------ Dataset ------
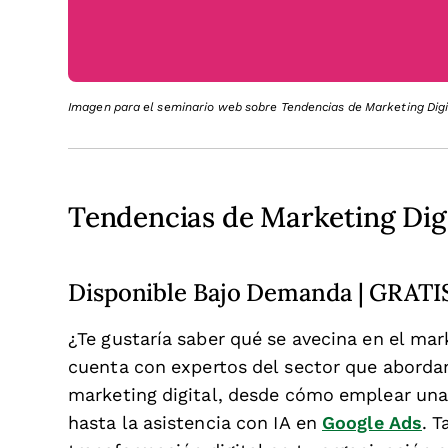
Imagen para el seminario web sobre Tendencias de Marketing Digit
Tendencias de Marketing Dig
Disponible Bajo Demanda | GRATI
¿Te gustaría saber qué se avecina en el mar
cuenta con expertos del sector que aborda
marketing digital, desde cómo emplear una
hasta la asistencia con IA en
Google Ads
. 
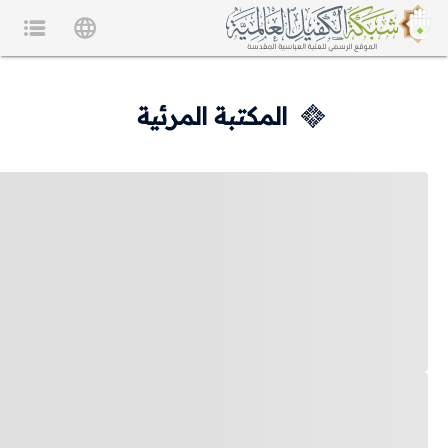
المكتبة المرئية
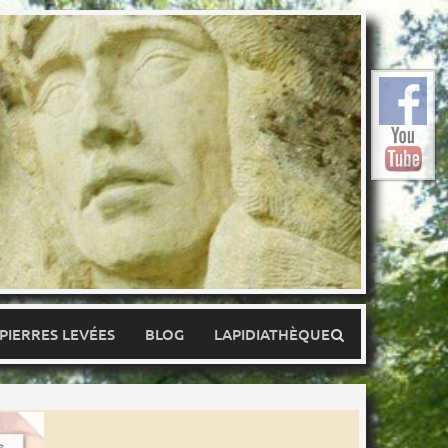
 PIERRES LEVÉES
BLOG
LAPIDIATHÈQUE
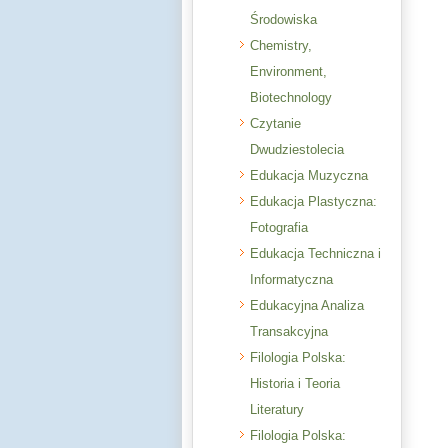
Środowiska
Chemistry,
Environment,
Biotechnology
Czytanie
Dwudziestolecia
Edukacja Muzyczna
Edukacja Plastyczna:
Fotografia
Edukacja Techniczna i
Informatyczna
Edukacyjna Analiza
Transakcyjna
Filologia Polska:
Historia i Teoria
Literatury
Filologia Polska:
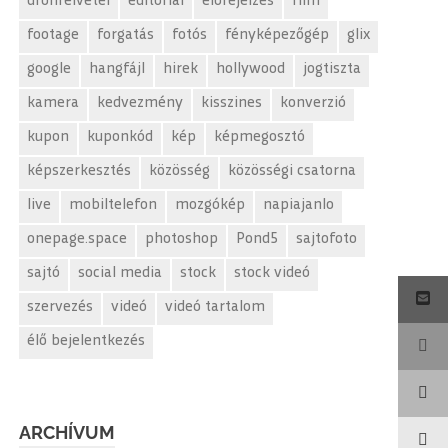
drónfelvétel
editorial
előrejelzés
film
footage
forgatás
fotós
fényképezőgép
glix
google
hangfájl
hirek
hollywood
jogtiszta
kamera
kedvezmény
kisszines
konverzió
kupon
kuponkód
kép
képmegosztó
képszerkesztés
közösség
közösségi csatorna
live
mobiltelefon
mozgókép
napiajanlo
onepage.space
photoshop
Pond5
sajtofoto
sajtó
social media
stock
stock videó
szervezés
videó
videó tartalom
élő bejelentkezés
ARCHÍVUM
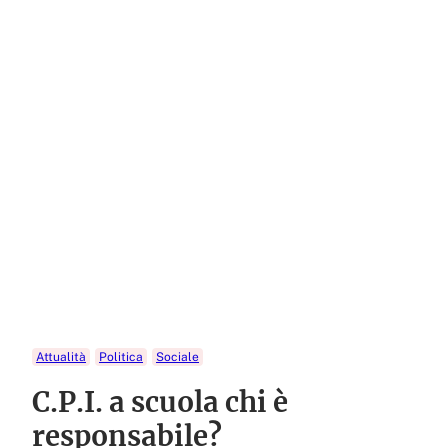
Attualità
Politica
Sociale
C.P.I. a scuola chi è
responsabile?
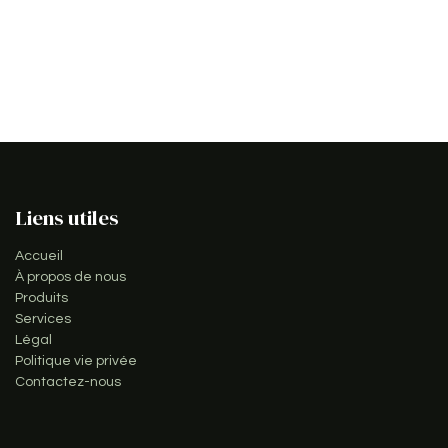
Liens utiles
Accueil
À propos de nous
Produits
Services
Légal
Politique vie privée
Contactez-nous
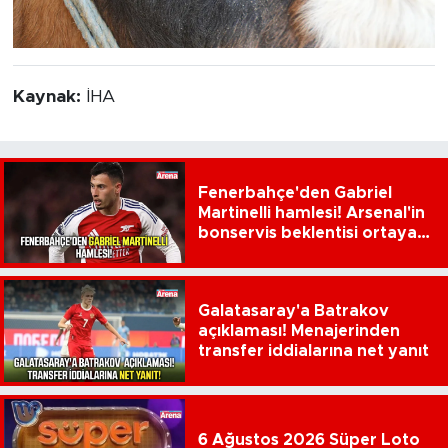
Kaynak:
İHA
Fenerbahçe'den Gabriel
Martinelli hamlesi! Arsenal'in
bonservis beklentisi ortaya
çıktı
Galatasaray'a Batrakov
açıklaması! Menajerinden
transfer iddialarına net yanıt
6 Ağustos 2026 Süper Loto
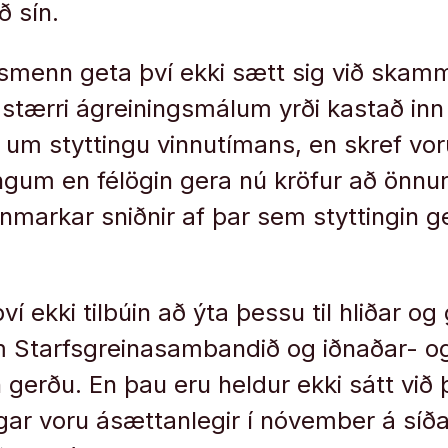
ð sín.
rfsmenn geta því ekki sætt sig við ska
stærri ágreiningsmálum yrði kastað inn 
ð um styttingu vinnutímans, en skref voru
gum en félögin gera nú kröfur að önnur
nmarkar sniðnir af þar sem styttingin ge
í ekki tilbúin að ýta þessu til hliðar o
 Starfsgreinasambandið og iðnaðar- o
gerðu. En þau eru heldur ekki sátt við
gar voru ásættanlegir í nóvember á síða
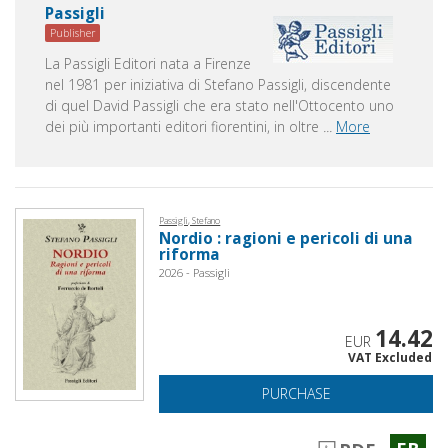
Passigli
Publisher
La Passigli Editori nata a Firenze
nel 1981 per iniziativa di Stefano Passigli, discendente
di quel David Passigli che era stato nell'Ottocento uno
dei più importanti editori fiorentini, in oltre
...
More
Passigli, Stefano
Nordio : ragioni e pericoli di una
riforma
2026 - Passigli
14.42
EUR
VAT Excluded
PURCHASE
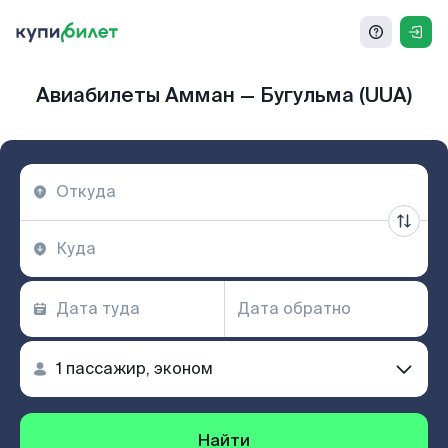
Авиабилеты Амман — Бугульма (UUA)
Найти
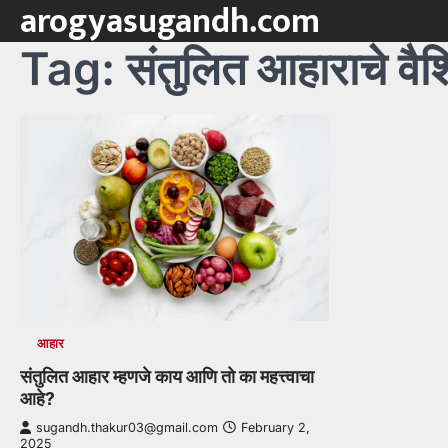
arogyasugandh.com
Skip
to
Tag:
संतुलित आहाराचे वैशिष
content
आहार
संतुलित आहार म्हणजे काय आणि तो का महत्त्वाचा
आहे?
sugandh.thakur03@gmail.com
February 2,
2025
------
Job: Reproduce the listing word for word, from its first line up to and including the line containing "Contactez-nous". Leave the pictures out of your answer.

Finished task:
Imagen para el seminario web sobre Tendencias de Marketing Digit
Tendencias de Marketing Dig
Disponible Bajo Demanda | GRATI
¿Te gustaría saber qué se avecina en el mar
cuenta con expertos del sector que aborda
marketing digital, desde cómo emplear una
hasta la asistencia con IA en
Google Ads
. 
المكتبة المرئية
 PIERRES LEVÉES
BLOG
LAPIDIATHÈQUE
Środowiska
Chemistry,
Environment,
Biotechnology
Czytanie
Dwudziestolecia
Edukacja Muzyczna
Edukacja Plastyczna:
Fotografia
Edukacja Techniczna i
Informatyczna
Edukacyjna Analiza
Transakcyjna
Filologia Polska:
Historia i Teoria
Literatury
Filologia Polska:
drónfelvétel
editorial
előrejelzés
film
footage
forgatás
fotós
fényképezőgép
glix
google
hangfájl
hirek
hollywood
jogtiszta
kamera
kedvezmény
kisszines
konverzió
kupon
kuponkód
kép
képmegosztó
képszerkesztés
közösség
közösségi csatorna
live
mobiltelefon
mozgókép
napiajanlo
onepage.space
photoshop
Pond5
sajtofoto
sajtó
social media
stock
stock videó
szervezés
videó
videó tartalom
élő bejelentkezés
ARCHÍVUM
Attualità
Politica
Sociale
C.P.I. a scuola chi è
responsabile?
Liens utiles
Accueil
À propos de nous
Produits
Services
Légal
Politique vie privée
Contactez-nous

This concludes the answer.